It wasn’t the logo that was the problem

It’s been a few days since Microsoft introduced its new logo, you know, that one with the squares. Since then, I’ve been asked a very simple question many times “what do you think about it?”

Just to get that part out of the way, I quote from the Brand New blog.

(Microsoft) have all introduced Metro to the larger masses the new logo does not come as a surprise. It falls perfectly in place with what we’ve been seeing. Leading to a general shrug of the shoulders when it comes to this logo. I described it as “Meh” on internet television. There is absolutely nothing wrong with this logo but there is also nothing absolutely exciting about it.

You can’t really hate it, because how can you hate four squares arranged in a square — if you hate on it, you have serious anger management issues. And you can’t really love it, because how can you love four squares arranged in a square — if you love it, you have seriously low standards. All these statements are to say that Microsoft did the right thing: they are sticking to their design strategy and they are not antagonizing anyone.

It wasn’t an issue with any of Microsoft’s previous individual brands – Windows, Office, XBOX. Each demanded a certain amount of presence and respect in its individual market segments on its own merits. But side-by-side, you could tell it was the result of many separate graphics departments, legal teams and marketing strategies smothering what should have been a unified vision.

The question that people should have been asking is “what do you think of Microsoft’s new consistency?” to which I would answer “hell yes”.

The folks at Neowin.net have composited an interesting graphic of most of Microsoft’s old-vs-new branding to show off what happens when you put in a little of effort in consistency.

At least now it looks like it was all designed by the same graphics department.

10 insightful thoughts

  1. As someone who appreciates good design, there’s nothing I love more than a company creating a cohesive set of logos for all their products. Which gets me thinking, what would a Surface logo look like?

    1. I wonder about the Surface logo as well. I mean, let’s assume that they want to continue with this cohesive branding strategy, it doesn’t really make sense to use the new Windows 8 logo (as they have in current Surface promotional materials) because Surface ≠ Windows 8/RT (device vs. operating system). Now, let us pretend that Microsoft may want to brand its Surface tablet/PC in the same way that Apple, HP, Samsung, etc. do, then it would make sense for Microsoft to use the new Microsoft logo as the Surface device logo. Or, will they create a new logo altogether for Surface? Thoughts?

      1. Well, if you look at the mockups on the official Surface website, the device carries the Windows logo, not the Microsoft logo. Maybe this is intentional because at the time when they were released, Microsoft hadn’t revealed the new logo.

        The Microsoft logo (four squares) would make the most sense; just like Lenovo, Samsung etc. put the company logo on their devices, Microsoft should do the same. The Windows logo won’t make that much sense, and you already made a good point why (device vs. operating system).

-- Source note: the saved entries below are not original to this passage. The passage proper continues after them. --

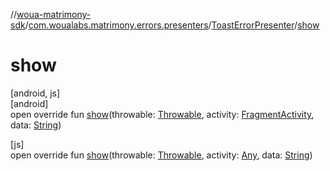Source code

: //[woua-matrimony-sdk](../../../index.md)/[com.woualabs.matrimony.errors.presenters](../index.md)/[ToastErrorPresenter](index.md)/[show](show.md)

# show

[android, js]\
[android]\
open override fun [show](show.md)(throwable: [Throwable](https://kotlinlang.org/api/latest/jvm/stdlib/kotlin/-throwable/index.html), activity: [FragmentActivity](https://developer.android.com/reference/kotlin/androidx/fragment/app/FragmentActivity.html), data: [String](https://kotlinlang.org/api/latest/jvm/stdlib/kotlin/-string/index.html))

[js]\
open override fun [show](index.md#627671202%2FFunctions%2F951734917)(throwable: [Throwable](https://kotlinlang.org/api/latest/jvm/stdlib/kotlin/-throwable/index.html), activity: [Any](https://kotlinlang.org/api/latest/jvm/stdlib/kotlin/-any/index.html), data: [String](https://kotlinlang.org/api/latest/jvm/stdlib/kotlin/-string/index.html))
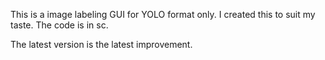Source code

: This is a image labeling GUI for YOLO format only. 
I created this to suit my taste. The code is in sc. 

The latest version is the latest improvement.
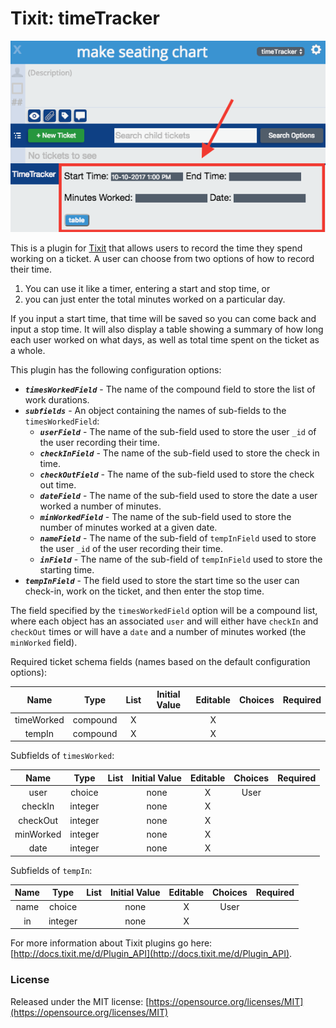 # Tixit: timeTracker

![Example of TimeTracker](https://github.com/cookiesncream716/timeTracker/blob/master/TimeTracker.png?raw=true)

This is a plugin for [Tixit](https://tixit.me/) that allows users to record the time they spend working on a ticket. A user can choose from two options of how to record their time. 
1. You can use it like a timer, entering a start and stop time, or 
2. you can just enter the total minutes worked on a particular day. 

If you input a start time, that time will be saved so you can come back and input a stop time. It will also display a table showing a summary of how long each user worked on what days, as well as total time spent on the ticket as a whole.

This plugin has the following configuration options:

* ***`timesWorkedField`*** - The name of the compound field to store the list of work durations. 
* ***`subfields`*** - An object containing the names of sub-fields to the `timesWorkedField`:
  * ***`userField`*** - The name of the sub-field used to store the user `_id` of the user recording their time.
  * ***`checkInField`*** - The name of the sub-field used to store the check in time.
  * ***`checkOutField`*** - The name of the sub-field used to store the check out time.
  * ***`dateField`*** - The name of the sub-field used to store the date a user worked a number of minutes.
  * ***`minWorkedField`*** - The name of the sub-field used to store the number of minutes worked at a given date.
  * ***`nameField`*** - The name of the sub-field of `tempInField` used to store the user `_id` of the user recording their time.
  * ***`inField`*** - The name of the sub-field of `tempInField` used to store the starting time. 
* ***`tempInField`*** - The field used to store the start time so the user can check-in, work on the ticket, and then enter the stop time.

The field specified by the `timesWorkedField` option will be a compound list, where each object has an associated `user` and will either have `checkIn` and `checkOut` times or will have a `date` and a number of minutes worked (the `minWorked` field).

Required ticket schema fields (names based on the default configuration options):

|    Name    |   Type   | List | Initial Value | Editable | Choices | Required |
|:----------:|:--------:|:----:|:-------------:|:--------:|:-------:|:--------:|
| timeWorked | compound |   X  |               |     X    |         |          |
|   tempIn   | compound |   X  |               |     X    |         |          |

Subfields of `timesWorked`:

|    Name   |   Type  | List | Initial Value | Editable | Choices | Required |
|:---------:|:-------:|:----:|:-------------:|:--------:|:-------:|:--------:|
|    user   | choice  |      |      none     |     X    |   User  |          |
|  checkIn  | integer |      |      none     |     X    |         |          |
|  checkOut | integer |      |      none     |     X    |         |          |
| minWorked | integer |      |      none     |     X    |         |          |
|    date   | integer |      |      none     |     X    |         |          |

Subfields of `tempIn`:

| Name |   Type  | List | Initial Value | Editable | Choices | Required |
|:----:|:-------:|:----:|:-------------:|:--------:|:-------:|:--------:|
| name |  choice |      |      none     |     X    |   User  |          |
|  in  | integer |      |      none     |     X    |         |          |

For more information about Tixit plugins go here: [http://docs.tixit.me/d/Plugin_API](http://docs.tixit.me/d/Plugin_API).

### License
Released under the MIT license: [https://opensource.org/licenses/MIT](https://opensource.org/licenses/MIT)
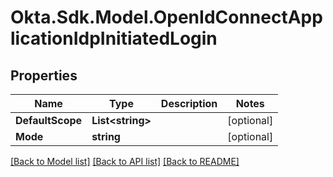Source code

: # Okta.Sdk.Model.OpenIdConnectApplicationIdpInitiatedLogin

## Properties

Name | Type | Description | Notes
------------ | ------------- | ------------- | -------------
**DefaultScope** | **List&lt;string&gt;** |  | [optional] 
**Mode** | **string** |  | [optional] 

[[Back to Model list]](../README.md#documentation-for-models) [[Back to API list]](../README.md#documentation-for-api-endpoints) [[Back to README]](../README.md)

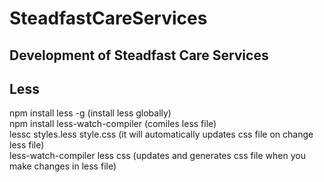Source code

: # SteadfastCareServices
## Development of Steadfast Care Services
## Less 
npm install less -g (install less globally)<br>
npm install less-watch-compiler (comiles less file)<br>
lessc styles.less style.css (it will automatically updates css file on change less file)<br>
less-watch-compiler less css (updates and generates css file when you make changes in less file)<br>
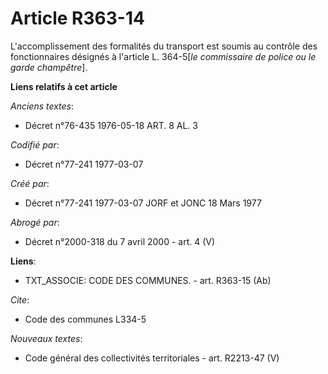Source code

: # Article R363-14

L'accomplissement des formalités du transport est soumis au contrôle des fonctionnaires désignés à l'article L. 364-5[*le
commissaire de police ou le garde champêtre*].

**Liens relatifs à cet article**

_Anciens textes_:

  - Décret n°76-435 1976-05-18 ART. 8 AL. 3

_Codifié par_:

  - Décret n°77-241 1977-03-07

_Créé par_:

  - Décret n°77-241 1977-03-07 JORF et JONC 18 Mars 1977

_Abrogé par_:

  - Décret n°2000-318 du 7 avril 2000 - art. 4 (V)

**Liens**:

  - TXT_ASSOCIE: CODE DES COMMUNES. - art. R363-15 (Ab)

_Cite_:

  - Code des communes L334-5

_Nouveaux textes_:

  - Code général des collectivités territoriales - art. R2213-47 (V)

        There could be a seperate Surface logo. Again the Lenovo example: They have a logo representing their company (Lenovo) and the product (ThinkPad, for example).

  2. I like the consistency but was just wondering how it will look like on a black and white newsprint. Same logos but different brand names on the right.

    I liked the old Windows Phone logo enclosed in the box though…

  3. I agree, the unification of the logos is great from a design point of view. One thing that has annoyed me over the last few weeks however is SQL Server 2012.
    Firstly the SQL Server logo has unfortunately not had a redesign.
    Secondly, a fair bit of effort has gone in to align the SSMS UI with Visual Studio 2010… just in time for Visual Studio to get a shiny new interface. I’m sure someone at Microsoft must have seen that coming, I just hope they tried to do something about it instead of thinking that it doesn’t matter.

  4. as a scientist I am always intrigued by the design rules they may have used to make it appealing without the viewer noticing it. E.g. is there a magic proportionality between the gaps and the size of the squares, the size of the logo and the font etc.
    Long, you have analyzed other designs in more detail (e.g. the new Windows 8 logo with its perspective and the gaps). Here you just state that it’s squares making a square. Maybe there is simply not more here….

  5. Well now we know why they had to dramatically change the Windows logo for Windows 8…because all along they wanted to use the the ‘Windows logo’ (similar to the Microsoft Store one) for all of Microsoft.

  6. The only design inconsistency I don’t understand is the icons of the Windows Desktop. Sure, with Windows 8, everything’s about the new Windows Runtime environment (a.k.a. the Metro interface). But now that they have changed the Aero theme for the Desktop with RTM to this new flat, Metro-style inspired experience, they should have replaced the set of icons as well. I mean, is it really that complicated to create a set of rather simple Metro-style icons? For a company like Microsoft?